In the world at large we have moved beyond this narrow minded concept of work and value, that is except for medicine. We are stuck with the idea that worthwhile work is somehow confined to discrete and definable packets of physical activity. It permeates how we think about what constitutes work by trainees. It thoroughly has corrupted all metrics of physician productivity. RVU's are linked to discrete encounters and fail to account for value created cognitive work outside of specific face to face encounters.

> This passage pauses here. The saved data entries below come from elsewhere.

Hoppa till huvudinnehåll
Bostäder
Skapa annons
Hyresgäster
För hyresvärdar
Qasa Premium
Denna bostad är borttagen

While at first blush it might appear to be a trivial point to focus upon. However, this conceptual problem has resulted in real world consequences where what is valued financially in the work of health care is not necessarily what benefits patients. It results in a huge hole in the valuation of a particular set of activities which appear to be essential for the functioning of an integrated health care industry. What we need are the middle men of medicine, those who may not actually do things directly to patients but provide value by coordinating the activities of others. Just because Aristotle did not see the value of such activities it does not seem we should continue holding these views.  The legacy of this misunderstanding goes back centuries and is still accepted without much thought as to its origins.


1 comment:

MedicalResident said...

This is absolutely true, and I agree that it is very unfortunate. When I was a first year resident, I had several patients on whose behalf I spent a considerable amount of time advocating even while I was not on hospital premises. This included speaking with local charities about funding the patients’ palliative therapy, speaking with the patients’ extended family by phone (who could not come to the hospital during regular daytime hours), and in one instance even speaking at length with a local lawyer about the fine points of the definition of ‘emergency’ treatment. When I found myself spending many hours on one particular patient, I asked my chief resident whether I should be including this time when reporting my duty hours. He told me that off the top of his head he thinks it would be obvious that I should. However, he ‘double-checked’ with the program director, who replied (after quoting the official definition of work hours) that this time should definitely not be counted.
I was very disappointed to learn that all the time I spent writing “H&P’s” and progress notes (often having to include irrelevant information so that a sufficient number of ‘items’ was covered in order to satisfy the billing office) counted as work. The actual activity of working to help patients didn’t ‘count.’